Twenty-five seroconverters were black, 14 were white, one was Asian, 23 were of mixed race and four were not categorised. The largest number of new infections (29) occurred in the US, with 18 in Peru and five or fewer in all the other included countries.

A majority of projects (17) – with a combined total of 2467 participants and 1315 person-years of exposure – saw no new infections. Nine projects (4230 participants; 3801 person-years of exposure) had seroconversion rates of 0.1 to 1.5 per 100 PY, while six projects (1781 participants; 141 person-years of exposure) had rates above 1.5 per 100 PY.

Of the 67 seroconversions, six happened during the post-treatment phase of the projects – when participants were no longer taking Truvada.

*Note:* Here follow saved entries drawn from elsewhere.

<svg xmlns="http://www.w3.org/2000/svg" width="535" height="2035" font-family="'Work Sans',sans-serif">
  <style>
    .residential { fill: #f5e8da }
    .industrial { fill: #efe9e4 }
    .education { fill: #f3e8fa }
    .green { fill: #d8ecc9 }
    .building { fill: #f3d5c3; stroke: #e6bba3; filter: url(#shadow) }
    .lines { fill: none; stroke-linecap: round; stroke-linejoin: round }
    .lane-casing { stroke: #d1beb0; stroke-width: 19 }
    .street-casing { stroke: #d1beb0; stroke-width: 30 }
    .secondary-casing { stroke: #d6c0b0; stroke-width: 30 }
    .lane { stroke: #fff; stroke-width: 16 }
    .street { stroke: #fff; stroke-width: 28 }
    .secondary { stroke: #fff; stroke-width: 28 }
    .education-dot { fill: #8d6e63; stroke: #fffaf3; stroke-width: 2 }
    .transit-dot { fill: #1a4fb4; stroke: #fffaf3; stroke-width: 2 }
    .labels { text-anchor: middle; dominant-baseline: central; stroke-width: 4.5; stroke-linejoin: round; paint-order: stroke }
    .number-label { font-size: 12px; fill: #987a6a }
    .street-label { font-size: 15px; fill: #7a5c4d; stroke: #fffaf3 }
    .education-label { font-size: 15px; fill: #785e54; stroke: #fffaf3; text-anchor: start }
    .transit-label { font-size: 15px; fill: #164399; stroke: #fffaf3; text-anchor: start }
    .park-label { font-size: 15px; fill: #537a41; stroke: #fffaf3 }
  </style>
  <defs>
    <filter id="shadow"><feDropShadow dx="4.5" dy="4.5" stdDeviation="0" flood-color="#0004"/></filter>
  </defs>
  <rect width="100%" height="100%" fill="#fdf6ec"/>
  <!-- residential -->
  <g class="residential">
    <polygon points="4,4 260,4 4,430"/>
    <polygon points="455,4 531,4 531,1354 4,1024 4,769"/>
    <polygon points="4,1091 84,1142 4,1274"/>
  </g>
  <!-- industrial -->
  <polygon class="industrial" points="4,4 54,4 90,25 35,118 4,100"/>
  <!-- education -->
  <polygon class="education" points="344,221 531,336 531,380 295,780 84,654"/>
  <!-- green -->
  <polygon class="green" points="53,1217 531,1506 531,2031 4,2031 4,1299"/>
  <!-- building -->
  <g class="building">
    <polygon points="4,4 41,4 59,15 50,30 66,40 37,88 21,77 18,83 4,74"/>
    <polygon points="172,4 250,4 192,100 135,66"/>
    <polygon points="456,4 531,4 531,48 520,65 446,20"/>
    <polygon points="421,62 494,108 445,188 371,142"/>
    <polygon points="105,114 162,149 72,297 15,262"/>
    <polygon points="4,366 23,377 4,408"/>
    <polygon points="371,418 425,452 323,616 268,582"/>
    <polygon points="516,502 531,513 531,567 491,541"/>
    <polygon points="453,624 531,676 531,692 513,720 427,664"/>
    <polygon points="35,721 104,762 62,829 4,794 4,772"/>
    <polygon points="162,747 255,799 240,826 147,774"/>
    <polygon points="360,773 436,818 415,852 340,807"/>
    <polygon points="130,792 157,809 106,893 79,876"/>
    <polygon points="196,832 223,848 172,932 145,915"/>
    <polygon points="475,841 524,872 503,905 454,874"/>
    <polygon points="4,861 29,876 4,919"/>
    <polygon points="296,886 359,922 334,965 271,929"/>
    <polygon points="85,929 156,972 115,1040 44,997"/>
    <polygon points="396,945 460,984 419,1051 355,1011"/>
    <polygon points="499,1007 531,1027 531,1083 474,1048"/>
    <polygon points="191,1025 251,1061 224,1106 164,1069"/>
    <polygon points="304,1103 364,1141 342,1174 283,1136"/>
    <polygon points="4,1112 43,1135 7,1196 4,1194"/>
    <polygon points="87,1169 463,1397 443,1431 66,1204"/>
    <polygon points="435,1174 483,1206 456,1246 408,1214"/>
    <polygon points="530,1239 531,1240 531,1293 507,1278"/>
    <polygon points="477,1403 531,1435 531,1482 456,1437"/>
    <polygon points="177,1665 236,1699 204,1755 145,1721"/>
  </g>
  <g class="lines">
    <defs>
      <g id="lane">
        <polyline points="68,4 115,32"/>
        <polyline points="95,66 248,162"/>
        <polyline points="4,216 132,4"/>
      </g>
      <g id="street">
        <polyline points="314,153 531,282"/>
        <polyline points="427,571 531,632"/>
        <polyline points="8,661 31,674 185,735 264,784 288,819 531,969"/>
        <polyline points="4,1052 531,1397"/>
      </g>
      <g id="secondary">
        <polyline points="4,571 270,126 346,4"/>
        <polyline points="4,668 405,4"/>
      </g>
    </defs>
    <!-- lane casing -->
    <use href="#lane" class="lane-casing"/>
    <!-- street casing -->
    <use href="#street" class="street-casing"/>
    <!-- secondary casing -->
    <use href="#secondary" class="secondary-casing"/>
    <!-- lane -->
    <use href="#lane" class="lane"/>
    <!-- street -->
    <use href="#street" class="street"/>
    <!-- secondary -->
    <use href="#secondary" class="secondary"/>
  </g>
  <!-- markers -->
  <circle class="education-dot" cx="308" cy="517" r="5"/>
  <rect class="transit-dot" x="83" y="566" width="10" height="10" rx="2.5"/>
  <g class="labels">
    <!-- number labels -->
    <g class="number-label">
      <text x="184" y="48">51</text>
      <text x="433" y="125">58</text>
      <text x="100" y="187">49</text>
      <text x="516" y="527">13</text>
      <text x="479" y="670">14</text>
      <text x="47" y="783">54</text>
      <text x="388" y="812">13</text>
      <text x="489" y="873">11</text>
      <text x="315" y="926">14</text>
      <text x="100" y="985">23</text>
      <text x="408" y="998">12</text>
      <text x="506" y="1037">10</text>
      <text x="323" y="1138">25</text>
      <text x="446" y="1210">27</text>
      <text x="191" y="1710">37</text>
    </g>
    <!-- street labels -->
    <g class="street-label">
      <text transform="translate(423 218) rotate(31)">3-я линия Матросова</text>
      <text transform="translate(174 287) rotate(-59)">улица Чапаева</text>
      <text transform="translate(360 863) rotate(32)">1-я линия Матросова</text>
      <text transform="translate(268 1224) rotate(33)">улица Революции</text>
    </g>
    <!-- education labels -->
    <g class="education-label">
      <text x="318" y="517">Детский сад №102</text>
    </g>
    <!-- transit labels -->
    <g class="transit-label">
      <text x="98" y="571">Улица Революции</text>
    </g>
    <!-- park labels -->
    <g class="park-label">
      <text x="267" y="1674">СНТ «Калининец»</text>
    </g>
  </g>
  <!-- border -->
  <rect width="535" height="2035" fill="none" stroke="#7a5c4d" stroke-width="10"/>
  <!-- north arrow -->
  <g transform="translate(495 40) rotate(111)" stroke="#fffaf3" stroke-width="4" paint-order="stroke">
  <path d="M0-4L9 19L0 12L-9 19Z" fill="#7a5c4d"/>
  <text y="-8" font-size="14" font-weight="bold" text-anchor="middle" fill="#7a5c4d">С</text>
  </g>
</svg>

Dried blood spots were used to measure levels of tenofovir diphosphate (the active form of the drug) in red blood cells, as an indicator of adherence; these were available for 32 seroconverters. Among them, 17 had tenofovir diphosphate levels below the limit of quantification, while 14 had levels suggesting they took less than two Truvada tablets a week.

The overall seroconversion rate of 0.95 per 100 person-years in these studies and demonstration projects "compares favourably with rates in controlled clinical trials," the researchers concluded, and they said the low seroconversion rate of 0.25 per 100 person years among women is "encouraging".

"Available intracellular data demonstrates undetectable or very low [tenofovir diphosphate] levels in nearly all of those with seroconversion," they added.

References

McCallister S et al. HIV-1 seroconversion across 17 international demonstration projects with pre- exposure prophylaxis (prep) with oral emtricitabine/tenofovir disoproxil fumarate (FTC/TDF). ASM Microbe, 2016. View abstract.